EXTRACTED INFORMATION -
<<<<

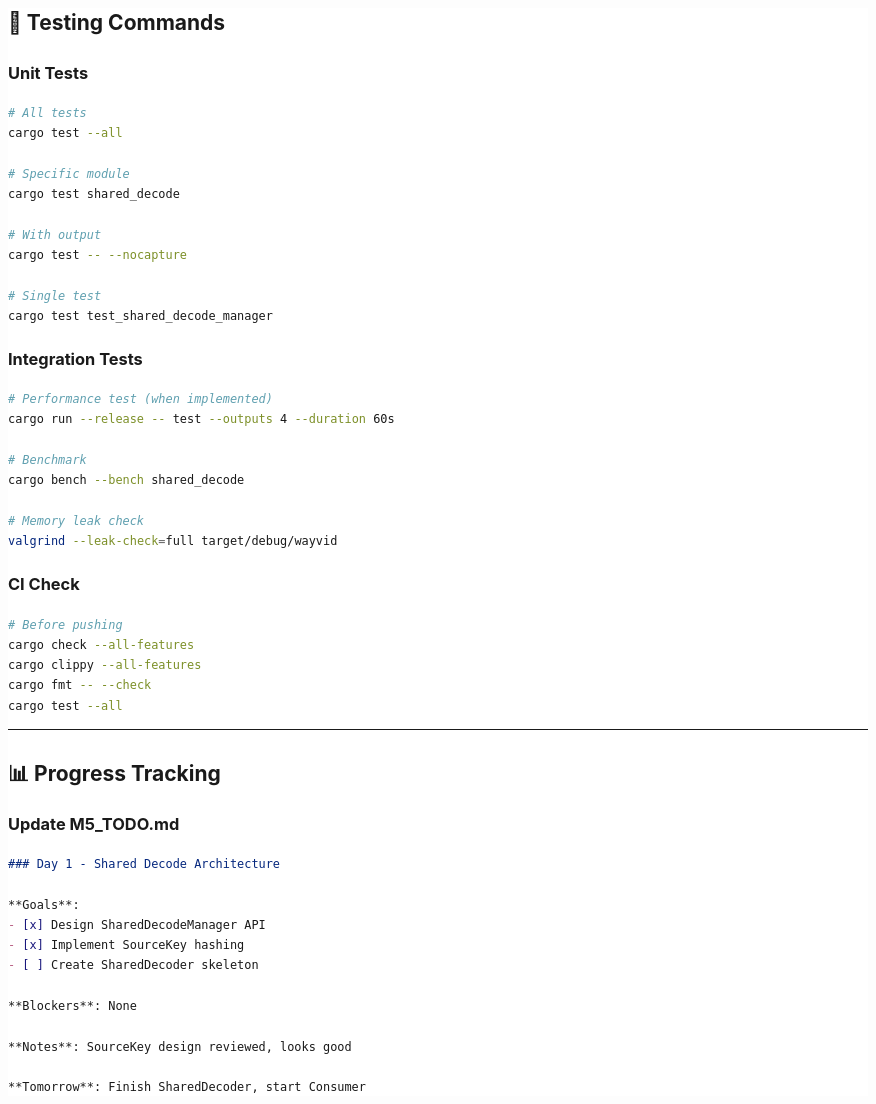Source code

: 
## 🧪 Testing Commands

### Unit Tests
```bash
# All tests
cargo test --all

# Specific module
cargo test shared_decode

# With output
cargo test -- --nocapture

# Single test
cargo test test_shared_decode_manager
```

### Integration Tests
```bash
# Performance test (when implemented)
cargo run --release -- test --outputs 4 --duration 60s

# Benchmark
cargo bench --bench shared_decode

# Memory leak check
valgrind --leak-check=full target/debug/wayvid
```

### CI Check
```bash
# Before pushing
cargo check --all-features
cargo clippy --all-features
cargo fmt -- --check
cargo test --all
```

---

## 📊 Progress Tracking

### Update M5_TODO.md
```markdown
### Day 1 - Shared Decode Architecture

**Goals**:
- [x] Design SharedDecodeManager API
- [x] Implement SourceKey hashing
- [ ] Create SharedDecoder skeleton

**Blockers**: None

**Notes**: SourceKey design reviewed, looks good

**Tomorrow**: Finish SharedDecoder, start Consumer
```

>>>>
<<<<

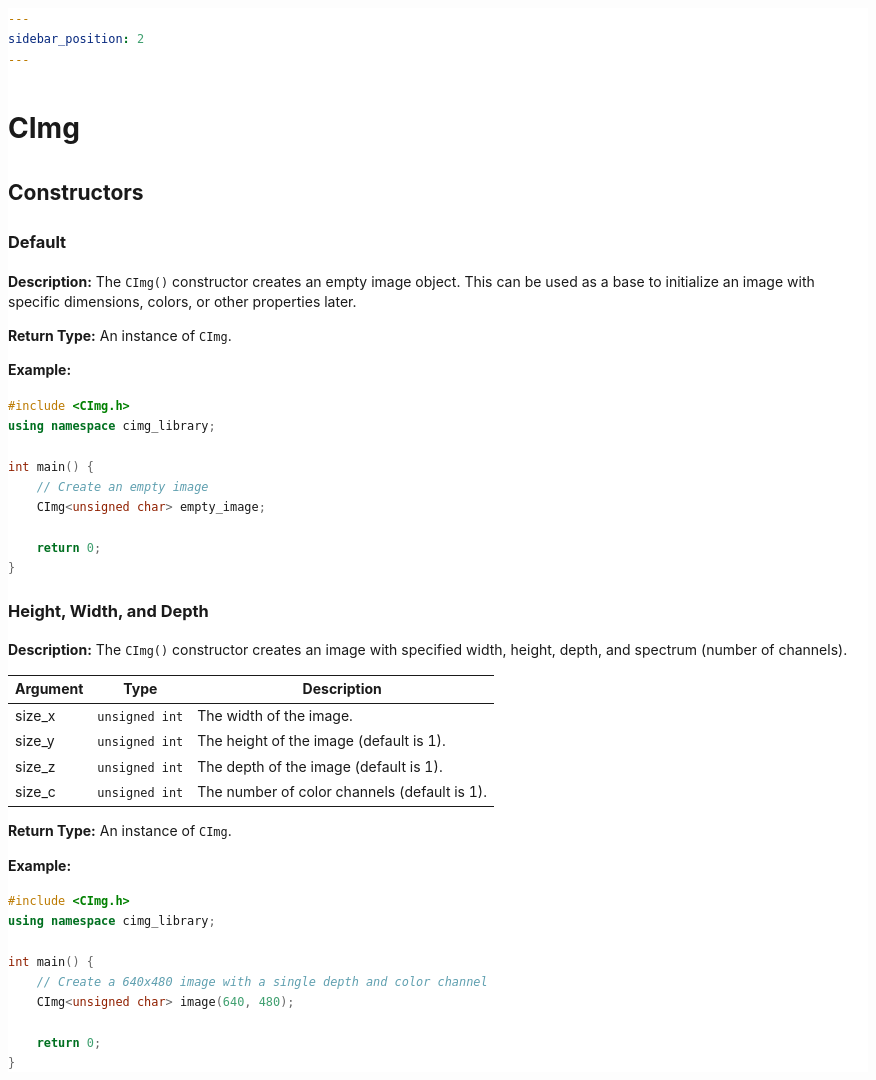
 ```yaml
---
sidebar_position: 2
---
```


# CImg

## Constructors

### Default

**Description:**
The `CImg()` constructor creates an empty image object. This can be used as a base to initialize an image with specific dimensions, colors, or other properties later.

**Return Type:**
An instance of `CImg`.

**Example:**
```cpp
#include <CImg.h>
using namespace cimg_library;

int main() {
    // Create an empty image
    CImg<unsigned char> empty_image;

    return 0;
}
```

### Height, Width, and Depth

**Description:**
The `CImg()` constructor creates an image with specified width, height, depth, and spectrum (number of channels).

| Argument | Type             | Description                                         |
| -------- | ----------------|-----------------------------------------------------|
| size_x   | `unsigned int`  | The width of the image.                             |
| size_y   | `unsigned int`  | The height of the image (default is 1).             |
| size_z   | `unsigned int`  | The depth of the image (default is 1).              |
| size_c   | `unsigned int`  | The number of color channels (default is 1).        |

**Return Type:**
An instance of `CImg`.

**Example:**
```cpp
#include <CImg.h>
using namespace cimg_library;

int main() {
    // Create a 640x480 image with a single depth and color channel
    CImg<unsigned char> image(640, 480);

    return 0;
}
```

>>>>

YOUR TASK - Every line in the data that holds the string "features" should be returned.

RESULT -
cargo check --all-features
cargo clippy --all-features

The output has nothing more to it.